How we score bottled water

Every bottled water is evaluated against 7 rules, worth a total of 171 points. Your score is the percentage of points the product earns on what we actually know about it.

Active version: 2026.05.27

Quality score

Earned out of possible

Each rule contributes points up to a known maximum. We sum them, divide by the total possible, and that's the headline number on the product.

Unknowns

No data earns no points

If we couldn't verify an attribute, that rule earns zero. Brands aren't rewarded for non-disclosure, and we don't fill the gap with a guess.

The rules

7 rules · 171 points possible

Lab report indexed

lab_report

45
max · 26% of score

A full third-party lab report has been indexed for this product. Acts as the keystone for trusting all other lab-derived claims.

Citation
Oasis editorial — proxy for testing transparency.
Inputs read
is_indexed

Contaminants

contaminants

50
max · 29% of score

No harmful contaminants flagged on this product. When contaminants are present, points are reduced based on severity, amount, and exceedance of regulatory guidelines.

Citation
EPA / WHO guideline limits per contaminant.
Inputs read
ingredients

Water source

water_source

25
max · 15% of score

Where the water comes from. Natural mineral-rich sources score highest; municipal/tap and rainwater score lower; unknown source earns no credit.

Citation
Oasis editorial — based on source integrity and mineral content.

────

Parts of the exercise -
A - Copy out the passage of the bottled water scoring text that begins at the words "Where the water" and ends after the words "and mineral content.".
B - Continue the bottled water scoring text from where it stops.

Source material -
────

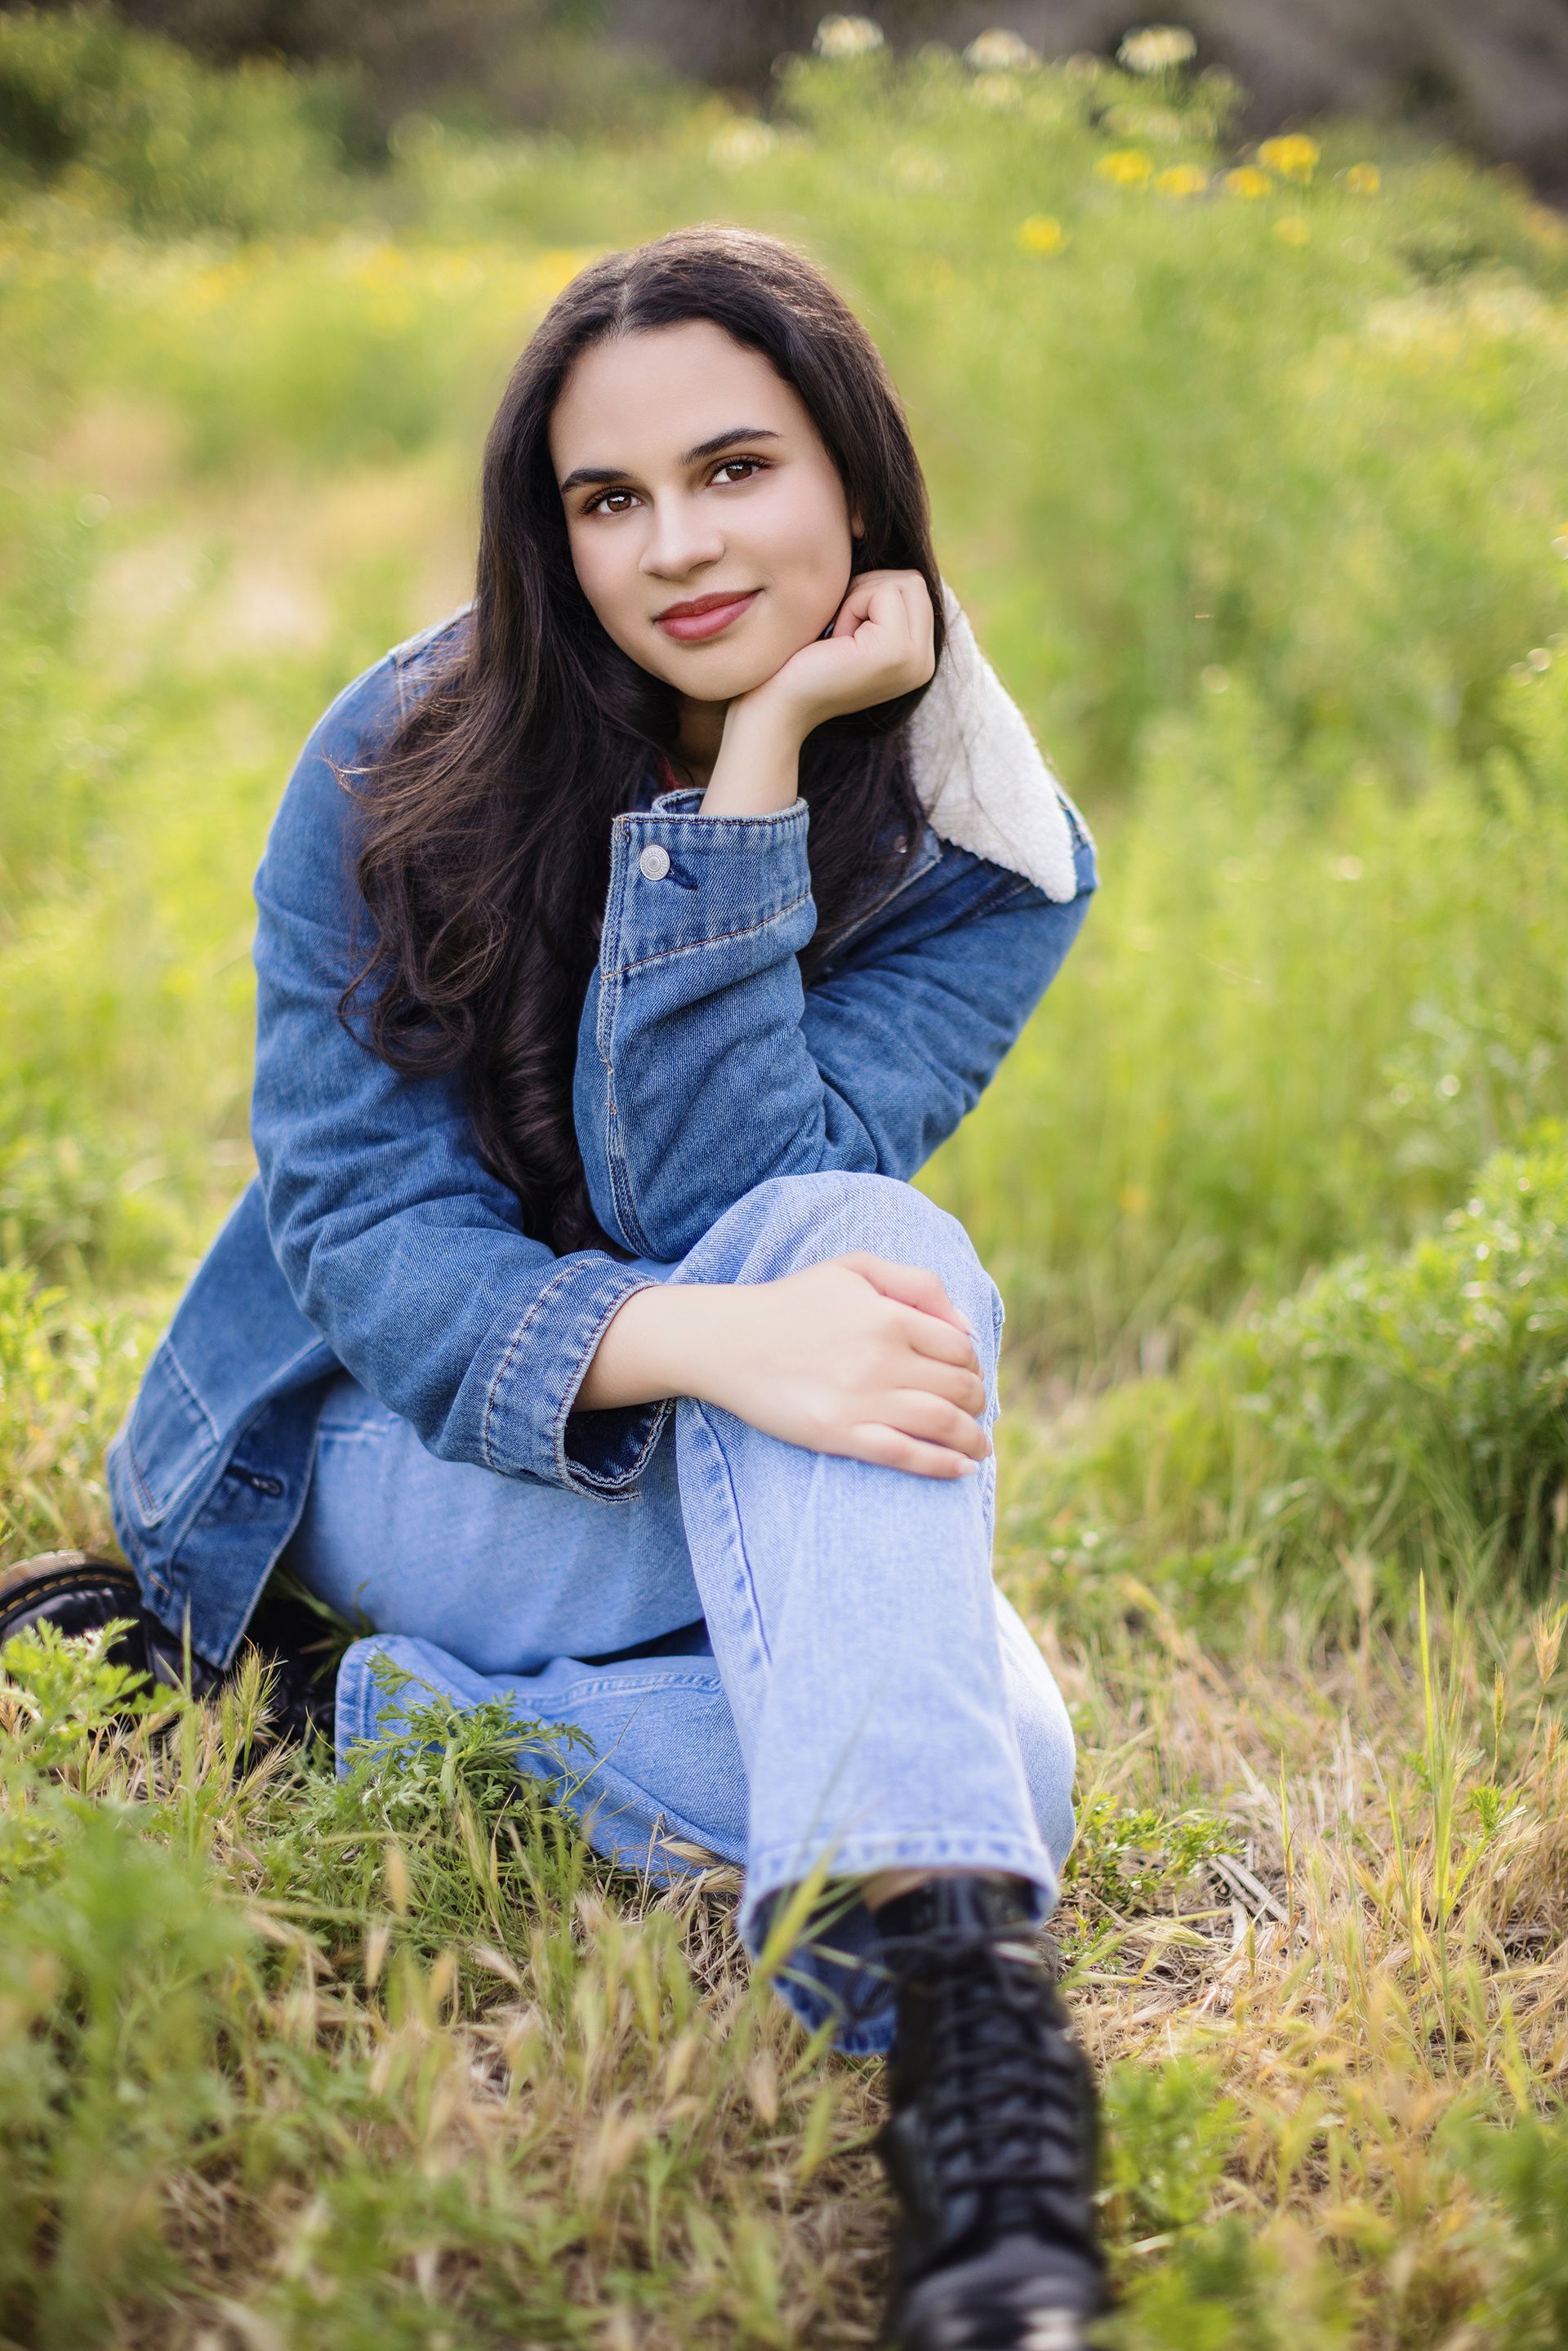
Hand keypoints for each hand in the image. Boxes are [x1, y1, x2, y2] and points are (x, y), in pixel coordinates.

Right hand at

────

Task-by-task outputs -
A -
Where the water comes from. Natural mineral-rich sources score highest; municipal/tap and rainwater score lower; unknown source earns no credit.

Citation
Oasis editorial — based on source integrity and mineral content.

B -
Inputs read
water_source

Mineral preservation

heavy_ro_purification

17
max · 10% of score

Premium sources (spring, aquifer, iceberg) passed through reverse osmosis lose most of their mineral content. This rule earns full marks unless that combination is present.

Citation
Oasis editorial — RO strips beneficial minerals.
Inputs read
water_source, filtration_methods, metadata.treatment_process

Packaging material

packaging

22
max · 13% of score

Bottle material. Glass earns full marks. Plastics shed nano/microplastics, with PET and polystyrene the worst offenders. A "certified no plastic" claim recovers half the lost points.

Citation
Mason et al. (2018) microplastics in bottled water; Hernandez et al. (2019) PET leaching.
Inputs read
packaging, metadata.certified_no_plastic

Cap material

cap_material

7
max · 4% of score

Painted-metal caps and crowns can leach into the water. A "certified no plastic" claim overrides this penalty.

Citation
Oasis editorial — cap leaching risk.
Inputs read
cap_material, metadata.certified_no_plastic

PFAS testing

pfas_testing

5
max · 3% of score

Whether the product has been tested for PFAS (forever chemicals). A small but explicit credit for disclosure.

Citation
EPA PFAS guidance.
Inputs read
is_pfas_tested

Found something wrong?

Scoring is a function applied to evidence. If you think a rule fired on the wrong evidence, the per-product breakdown shows the source for every contribution — each one is challengeable. The methodology itself is version-controlled and evolves in public.